Contrastive Analysis and Translation Studies Linked to Text Corpora
Contrastive Analysis and Translation Studies Linked to Text Corpora
Principal investigators
Abstract
In the past year, the research group at CAS has compared original texts and translations of these texts to develop better methods of analysis. The text collection is composed systematically in electronic form, and will be used in linguistic research. The first of such text corpuses was established in the 1960s, the Brown Corpus, and was a collection of American text constituting approx. 1 million words.
Through the development of better computer technology, it has been possible to create even larger text collections, like The Bank of English with hundreds of millions of words, and the new British National Corpus, which includes spontaneous spoken language. Over the years, it has become more common to use electronic texts in historical research of language.
Work on the English-Norwegian parallel corpus began in 1993, and the work continues at CAS. Much of the time has been spent selecting texts for the collection and obtaining permissions from authors and translators. Only after this work is done can researchers compile and analyse the texts.

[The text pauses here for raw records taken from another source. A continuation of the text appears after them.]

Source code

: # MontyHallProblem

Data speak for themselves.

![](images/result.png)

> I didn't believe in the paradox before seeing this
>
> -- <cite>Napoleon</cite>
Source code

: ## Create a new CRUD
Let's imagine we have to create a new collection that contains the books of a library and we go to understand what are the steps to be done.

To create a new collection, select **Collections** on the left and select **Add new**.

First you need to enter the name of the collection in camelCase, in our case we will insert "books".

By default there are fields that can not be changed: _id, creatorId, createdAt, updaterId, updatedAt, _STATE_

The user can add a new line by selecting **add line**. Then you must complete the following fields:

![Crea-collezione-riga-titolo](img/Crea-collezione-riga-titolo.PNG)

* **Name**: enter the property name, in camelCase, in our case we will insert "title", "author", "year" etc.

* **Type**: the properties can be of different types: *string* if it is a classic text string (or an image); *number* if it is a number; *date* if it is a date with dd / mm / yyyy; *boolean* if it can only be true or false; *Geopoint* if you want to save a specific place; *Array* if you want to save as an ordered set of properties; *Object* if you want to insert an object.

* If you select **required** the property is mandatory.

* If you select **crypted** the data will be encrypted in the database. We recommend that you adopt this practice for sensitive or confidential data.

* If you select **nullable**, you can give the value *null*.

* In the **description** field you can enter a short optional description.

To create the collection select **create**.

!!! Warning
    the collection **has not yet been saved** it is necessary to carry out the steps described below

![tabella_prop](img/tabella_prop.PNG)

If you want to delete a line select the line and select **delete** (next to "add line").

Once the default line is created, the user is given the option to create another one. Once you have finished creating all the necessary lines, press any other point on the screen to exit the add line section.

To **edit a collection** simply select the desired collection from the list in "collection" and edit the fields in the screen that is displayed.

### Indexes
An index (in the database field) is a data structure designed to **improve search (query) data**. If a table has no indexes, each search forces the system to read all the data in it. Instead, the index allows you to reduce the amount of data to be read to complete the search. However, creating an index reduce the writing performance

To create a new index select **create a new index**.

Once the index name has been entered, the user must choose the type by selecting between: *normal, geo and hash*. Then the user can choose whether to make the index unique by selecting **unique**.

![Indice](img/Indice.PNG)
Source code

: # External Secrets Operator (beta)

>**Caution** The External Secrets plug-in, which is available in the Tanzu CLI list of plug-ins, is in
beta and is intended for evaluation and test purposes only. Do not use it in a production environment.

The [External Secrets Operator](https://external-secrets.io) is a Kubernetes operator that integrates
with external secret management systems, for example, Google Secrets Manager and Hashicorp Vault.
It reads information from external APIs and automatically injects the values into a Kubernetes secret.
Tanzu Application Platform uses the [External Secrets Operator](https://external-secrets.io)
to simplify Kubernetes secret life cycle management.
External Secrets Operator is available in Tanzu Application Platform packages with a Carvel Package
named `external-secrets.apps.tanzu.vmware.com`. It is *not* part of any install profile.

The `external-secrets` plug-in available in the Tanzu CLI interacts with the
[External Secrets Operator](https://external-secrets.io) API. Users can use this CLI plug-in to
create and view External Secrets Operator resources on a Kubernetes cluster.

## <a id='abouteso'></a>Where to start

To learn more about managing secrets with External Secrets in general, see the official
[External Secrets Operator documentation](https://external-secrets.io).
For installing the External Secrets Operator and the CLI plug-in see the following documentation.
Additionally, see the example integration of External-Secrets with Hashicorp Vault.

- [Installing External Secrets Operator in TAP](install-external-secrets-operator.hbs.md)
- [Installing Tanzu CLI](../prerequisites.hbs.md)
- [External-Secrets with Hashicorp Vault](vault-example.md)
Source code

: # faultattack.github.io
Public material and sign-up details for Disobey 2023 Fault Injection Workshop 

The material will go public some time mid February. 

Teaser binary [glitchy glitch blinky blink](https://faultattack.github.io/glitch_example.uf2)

By comparing texts in different languages, researchers can find similarities and differences in the languages’ vocabulary, syntax and style. This help researchers find characteristic features of certain languages that are difficult to see when working only with that particular language.
In addition to the development of the corpus and the analysis of texts, researchers on the project have also been working on the development of programs for search and parallelisation of texts to be used for many different languages.